Catholic Christianity has always exhibited this peculiar public character. This is why early Christians so defiantly refused to offer up even the smallest sacrifice to Caesar as a sign of patriotic citizenship. Those martyrs knew that what they did with their bodies, in the public square, had eternal consequences. In our own day, for example, Catholic adoption agencies refuse to place children with homosexual or transgender parents—and increasingly suffer government scrutiny or attack for such positions. A solely private faith is not faith. Jesus Himself warns: “So every one who acknowledges me before men, I also will acknowledge before my Father who is in heaven; but whoever denies me before men, I also will deny before my Father who is in heaven” (Matthew 10:32-33). To be clear, denying Christ’s Church is denying Christ.

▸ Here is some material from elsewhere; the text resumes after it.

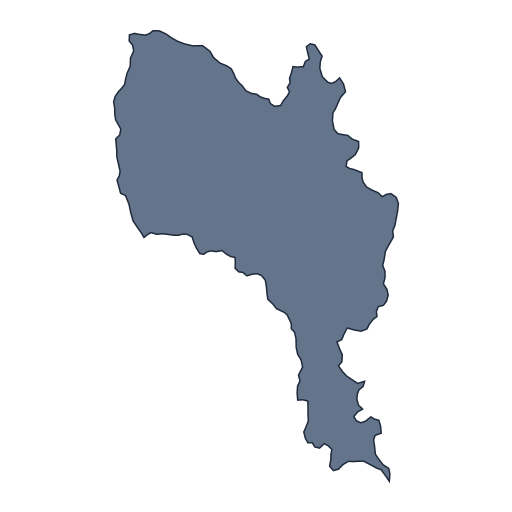 Ibitirama, Espírito Santo, Brazil
{"feature_id": "56859067B18321195948026", "entity_name": "Ibitirama", "entity_type": "district", "adm_level": 2, "iso_a3": "BRA", "parent_name": "Brazil", "parent_adm1": "Espírito Santo", "projection": "robinson", "projection_center": [-41.679, -20.517], "detail": "fine", "context": "isolated", "style": "filled", "palette": "slate", "viewbox_px": 512, "rotation_deg": 0, "n_neighbors": 0, "source": "geoboundaries", "source_scale": "gbopen_adm2", "svg_char_len": 3267}
<svg xmlns="http://www.w3.org/2000/svg" viewBox="0 0 512 512"><path d="M120.6,193.3L125.5,195.5L129.0,204.3L130.7,212.4L133.1,220.9L137.5,227.5L141.1,232.6L144.0,237.5L147.3,234.7L151.1,232.6L156.7,234.3L162.1,233.8L168.0,234.4L173.5,235.2L178.3,235.3L182.6,234.1L186.6,234.1L192.1,236.9L194.3,243.6L196.6,248.4L199.9,253.6L203.7,254.3L207.0,251.9L210.9,250.9L216.4,251.6L222.1,250.6L226.0,253.9L230.6,256.5L235.1,257.5L235.3,262.8L235.1,268.4L238.9,271.9L242.9,272.4L246.9,275.8L252.6,274.1L257.5,273.8L261.5,275.5L265.3,280.2L266.4,286.8L267.0,293.1L267.8,299.2L273.2,304.4L276.5,308.7L280.5,310.6L284.4,312.4L287.3,315.1L289.2,319.2L291.3,323.6L291.3,328.8L294.5,332.1L296.0,338.5L296.2,347.5L297.7,354.4L301.1,360.0L302.6,367.1L298.5,375.1L300.0,381.0L297.6,385.9L297.1,393.0L297.7,400.1L302.9,399.8L307.8,401.0L308.0,406.6L308.0,413.9L308.3,421.1L305.6,427.9L303.8,432.0L305.3,438.2L307.9,442.8L312.3,442.8L314.8,446.9L319.5,448.1L324.3,443.7L328.1,445.7L331.9,449.4L330.9,454.6L330.9,459.1L329.6,466.2L333.4,470.6L338.5,469.2L343.1,464.5L348.4,461.3L353.1,461.6L357.7,461.3L363.4,461.1L370.4,464.7L376.4,468.0L381.0,469.7L384.8,474.7L389.3,481.3L389.9,474.2L388.8,468.4L383.0,464.7L378.9,459.4L375.4,454.3L374.5,445.7L373.6,439.9L375.1,435.4L381.2,433.2L380.6,426.2L378.9,420.3L374.5,419.1L370.9,416.9L365.6,421.1L360.9,422.8L356.5,420.8L353.8,416.7L357.7,411.8L362.6,409.1L358.4,405.0L356.9,399.1L357.3,394.4L358.8,390.1L363.1,386.4L364.6,381.3L357.6,383.4L351.2,379.1L346.8,376.2L342.7,371.8L338.5,365.9L341.9,361.7L342.3,354.7L339.8,349.3L337.0,341.9L341.7,339.7L344.0,334.1L347.2,328.0L354.4,330.0L361.0,331.2L366.9,329.0L369.4,324.1L373.2,319.3L377.0,316.5L376.4,311.5L378.3,306.6L383.4,305.3L386.5,301.2L388.2,295.3L387.0,289.4L383.4,283.9L385.0,277.7L385.0,271.4L382.7,265.4L384.0,260.2L385.5,251.2L389.1,244.5L393.4,237.0L392.7,230.8L394.8,225.8L396.3,218.0L397.7,210.6L398.4,203.5L396.3,197.5L391.0,193.6L386.5,194.3L382.3,196.7L377.9,192.6L372.6,190.4L366.5,187.0L363.1,182.0L362.0,177.7L362.0,172.7L357.8,171.0L353.6,169.4L349.8,168.6L346.1,166.4L347.0,160.8L350.6,158.4L355.4,154.5L358.7,147.9L358.6,141.5L352.2,139.1L347.8,135.4L343.0,134.7L337.9,133.7L334.1,129.4L332.4,120.8L333.0,112.7L335.6,108.5L337.9,103.2L340.4,97.6L345.5,91.7L343.6,84.2L339.6,77.9L335.7,81.5L331.7,83.4L327.9,82.3L322.4,76.9L319.8,68.3L320.3,61.9L322.1,56.1L319.3,51.9L314.9,44.9L310.2,43.8L306.4,46.8L307.9,53.6L309.3,59.1L305.3,61.5L303.4,66.6L297.2,67.1L293.0,66.6L291.4,73.0L289.5,78.4L290.2,82.7L287.3,87.4L289.5,91.8L287.3,95.9L283.5,100.5L280.6,105.5L274.6,106.3L270.4,103.5L268.7,99.1L264.1,98.3L260.2,96.8L256.6,94.2L251.4,93.4L245.8,90.7L242.1,85.7L238.9,82.7L235.6,78.3L233.7,73.4L231.3,68.9L226.8,65.9L219.8,63.0L213.6,57.6L210.1,51.5L206.3,48.5L202.4,45.6L196.5,45.8L192.5,45.8L188.7,44.9L183.8,43.7L177.4,41.2L171.1,37.6L166.0,34.0L159.5,30.9L153.1,30.7L149.3,33.7L145.3,35.1L138.6,34.3L134.5,33.4L129.4,34.9L129.2,41.0L132.6,45.2L133.7,51.0L130.5,58.0L130.2,66.3L127.3,72.7L125.6,79.0L124.6,84.5L121.6,88.3L118.4,91.7L115.1,96.6L113.6,102.0L114.6,107.6L114.8,114.7L115.7,120.0L120.8,129.1L119.7,135.0L115.7,138.9L116.7,149.9L116.9,157.1L120.1,171.3L119.3,175.8L117.0,180.1L118.9,186.7L120.6,193.3Z" fill="#64748b" stroke="#1e293b" stroke-width="1.5"/></svg>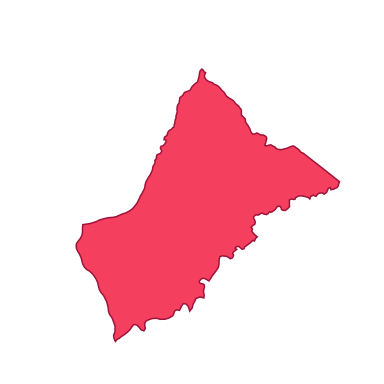 the district of Itaí, São Paulo, Brazil, rotated 243°
{"feature_id": "56859067B26422761030240", "entity_name": "Itaí", "entity_type": "district", "adm_level": 2, "iso_a3": "BRA", "parent_name": "Brazil", "parent_adm1": "São Paulo", "projection": "albers", "projection_center": [-49.058, -23.483], "detail": "fine", "context": "isolated", "style": "filled", "palette": "rose", "viewbox_px": 384, "rotation_deg": 243, "n_neighbors": 0, "source": "geoboundaries", "source_scale": "gbopen_adm2", "svg_char_len": 4337}
<svg xmlns="http://www.w3.org/2000/svg" viewBox="0 0 384 384"><g transform="rotate(243 192 192)"><path d="M124.2,63.6L121.5,63.1L119.5,63.1L117.0,63.5L114.9,63.6L112.7,63.2L110.9,63.0L109.3,62.8L106.8,62.3L105.0,61.2L103.0,60.3L101.7,59.2L100.3,57.3L98.6,56.5L95.7,55.9L93.6,55.9L94.7,58.4L94.6,61.0L95.2,62.8L95.5,65.9L95.9,68.6L96.6,71.6L97.4,74.0L98.6,76.2L100.2,79.5L99.6,81.4L98.2,82.5L96.7,83.1L92.3,84.1L90.1,86.1L91.5,88.4L94.6,89.4L96.7,90.5L97.8,92.4L97.9,94.7L97.4,98.6L96.4,101.3L95.2,103.5L93.0,105.9L90.9,110.2L90.3,113.2L90.2,116.1L90.5,118.9L92.2,120.9L93.7,122.3L94.1,124.6L92.2,127.2L95.0,130.8L96.5,133.5L95.0,135.8L92.3,136.6L89.0,136.4L86.9,135.9L88.6,139.6L90.7,141.2L92.3,143.1L93.3,144.7L95.3,147.1L95.0,149.6L94.9,151.5L93.6,153.0L92.2,154.4L94.5,156.0L97.7,156.9L99.6,158.1L101.5,159.9L103.6,160.8L105.1,160.1L106.5,158.2L108.0,157.4L109.4,158.3L110.4,161.2L109.7,163.5L107.3,165.4L105.1,166.6L106.5,169.5L108.0,171.7L109.1,174.2L111.4,178.8L112.5,180.7L113.7,182.0L115.5,183.3L119.0,185.2L121.8,187.5L121.3,190.1L118.9,193.7L117.0,194.9L115.0,196.0L115.0,198.2L116.7,200.3L118.8,200.4L119.8,201.6L120.6,205.8L122.4,204.9L123.1,207.0L122.2,209.0L118.1,210.7L117.9,212.7L119.2,214.0L119.5,216.1L119.8,218.3L120.2,220.5L120.7,222.4L121.3,224.3L119.9,225.4L121.6,227.3L122.5,229.9L124.4,228.9L127.2,228.0L130.1,227.5L131.5,229.1L133.9,228.8L134.5,230.8L134.7,233.3L136.4,234.7L138.3,235.1L139.9,235.0L142.0,235.6L142.7,238.8L141.6,239.9L141.3,241.6L141.7,243.2L141.3,245.1L139.6,246.1L138.1,248.0L138.1,249.9L139.2,251.9L138.1,253.1L138.1,255.0L138.4,257.6L139.2,259.3L140.4,261.5L139.4,263.9L137.5,264.3L135.9,263.8L134.5,264.6L133.2,266.6L133.7,269.7L134.7,272.3L137.0,273.3L138.7,274.2L140.6,275.1L140.7,277.5L139.5,278.7L138.7,280.4L139.8,281.6L140.0,283.4L140.0,285.6L138.8,287.8L137.1,290.1L135.7,291.7L134.1,293.2L132.3,293.8L134.1,295.7L134.2,298.4L131.8,300.5L133.2,303.1L133.0,305.2L132.1,307.7L130.1,308.7L130.5,311.7L132.1,313.6L133.4,315.2L133.2,317.2L131.0,316.8L130.2,319.3L130.2,321.3L130.1,323.2L131.0,325.0L132.8,326.6L134.2,328.1L152.1,319.9L176.3,308.6L177.7,307.2L180.2,306.7L182.6,305.8L184.3,304.8L186.0,304.0L187.2,302.9L187.8,299.1L187.8,296.4L188.3,294.8L188.8,292.3L189.5,290.2L191.7,287.1L194.3,286.4L196.2,285.0L198.3,283.6L198.9,281.6L199.2,279.4L200.5,278.0L201.8,279.4L203.6,281.0L205.9,283.0L207.8,283.1L210.3,281.6L211.8,278.9L215.1,276.7L215.3,273.8L216.2,272.2L219.2,271.8L222.5,272.3L226.1,272.0L228.2,271.7L230.4,271.6L232.9,272.6L235.9,271.7L238.0,270.9L241.8,272.8L243.7,273.3L245.6,272.6L247.5,272.6L250.9,270.9L252.5,270.8L254.8,270.2L256.6,269.2L258.6,267.8L261.9,266.2L264.2,266.0L266.0,265.9L268.9,264.8L271.4,264.3L272.9,263.8L274.4,263.4L276.0,262.4L278.1,260.6L280.1,259.8L282.7,257.2L284.7,256.0L286.9,255.3L289.3,255.5L291.2,257.0L292.2,258.3L293.7,257.3L295.3,257.3L297.1,256.6L296.1,254.0L293.9,252.2L292.1,251.1L289.3,248.5L287.5,246.9L287.1,243.9L285.8,239.8L284.9,238.5L283.6,236.5L283.5,234.4L284.0,232.7L284.1,230.4L282.2,227.5L282.0,225.8L281.6,224.0L279.4,222.5L277.2,220.9L276.1,218.9L274.8,217.6L272.1,215.9L270.3,215.4L267.8,213.0L266.3,211.8L264.9,211.1L264.0,209.8L261.8,208.4L259.9,206.6L258.1,205.6L258.0,203.9L257.2,202.1L257.2,200.1L256.7,198.4L255.2,196.7L253.8,195.3L253.3,192.3L251.3,190.8L250.4,192.2L248.7,191.9L247.2,189.6L246.3,187.1L246.8,185.1L245.4,183.7L242.2,183.7L240.7,181.4L241.1,177.9L239.6,176.2L238.1,175.7L237.1,173.3L234.8,172.4L233.3,170.2L232.5,168.8L231.0,167.8L229.2,166.3L227.6,164.3L226.0,162.1L224.9,160.0L223.9,158.4L222.8,156.8L221.7,155.4L220.0,153.7L218.0,152.4L216.1,150.6L214.5,148.3L213.1,146.3L212.3,144.8L210.3,142.3L208.2,139.6L206.9,137.7L205.4,134.5L204.1,131.5L203.7,129.2L203.5,127.2L203.4,123.6L204.1,119.7L204.4,113.4L205.2,110.3L206.9,106.3L207.7,103.5L208.1,101.5L208.8,98.3L209.1,96.3L209.1,93.7L209.6,90.0L210.0,88.0L210.5,85.8L211.9,81.7L212.5,79.9L210.7,78.7L209.3,77.9L205.9,76.2L203.8,74.6L202.4,73.0L201.2,71.1L199.9,68.4L199.1,66.6L198.0,65.2L196.5,64.3L194.4,63.5L192.2,63.3L190.7,63.3L188.7,63.5L187.1,63.5L184.6,63.4L182.6,63.1L178.4,62.1L176.0,61.9L173.6,62.1L170.5,63.1L168.1,64.7L164.2,66.2L160.6,66.8L157.8,67.0L153.9,66.8L150.0,65.7L147.3,65.2L144.3,65.2L139.8,66.2L136.7,66.2L132.9,66.2L128.5,65.2L125.6,64.3L124.2,63.6Z" fill="#f43f5e" stroke="#9f1239" stroke-width="1.5"/></g></svg>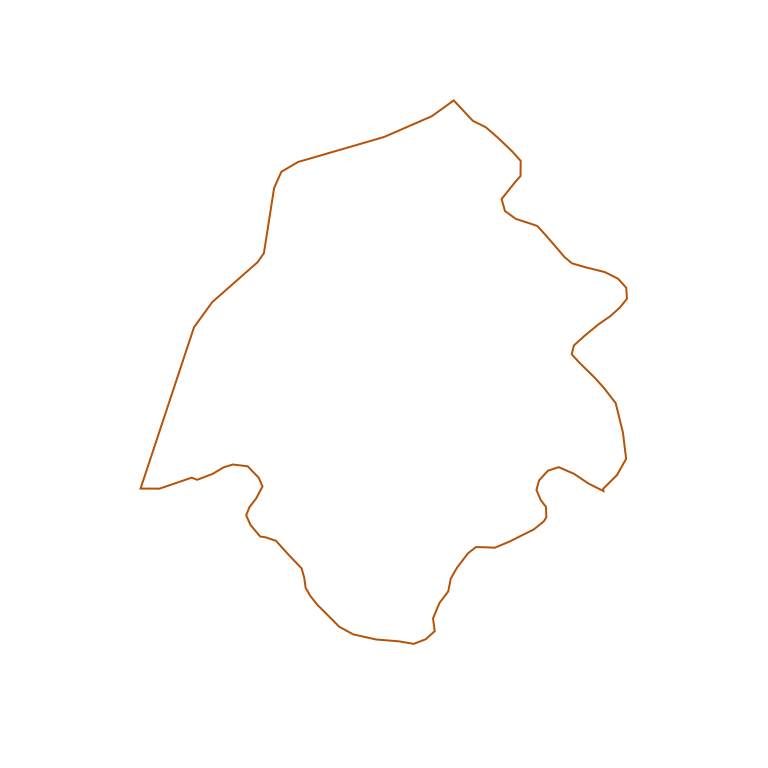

For Biden—or any politician, Republican or Democrat—to claim that his or her Catholic faith has no bearing on their role in the public square is to effectively renounce the Church. Let the reader understand that this does not mean that Catholic politicians are expected to promote the doctrines of the Incarnation, the Trinity, or papal infallibility. But it does mean that they cannot violate Church teaching by endorsing or promoting policies that violate Catholic dogma. Moreover, in the case of abortion, there is a philosophically reasonable and scientifically demonstrable reason to oppose abortion, which doesn’t rely on dogma: abortion is the murder of an unborn child. Just as a Catholic politician can censure theft both because of his faith and because it violates the natural law that all persons are subject to, so may one reject abortion.

In the United States, American Catholics seem to think access to the Eucharist is a right alongside life, liberty, and the pursuit of happiness. Elsewhere, Catholics tend to be more circumspect. This was especially apparent when I served in Afghanistan and participated in Masses with French, Italian, and Spanish soldiers who did not go up for Communion—perhaps they refrained because of some permanent lifestyle decision, an unconfessed mortal sin, or some misgiven Jansenist idea about sin. Certainly Christ, and His Church, want them to be able to receive. Yet, in this case, the soldiers seemed to know, as the Church teaches, that certain moral decisions preclude receiving. And, so, they conscientiously abstained, even though afterwards they’d once more be putting their lives in harm’s way.

Perhaps Biden, Pelosi, and Kaine could learn a thing from those NATO soldiers. Or they could simply reject their pro-choice politics and go to confession. Either one would be better than dishonoring our Lord in the Eucharist by receiving Him while proudly endorsing grave sin.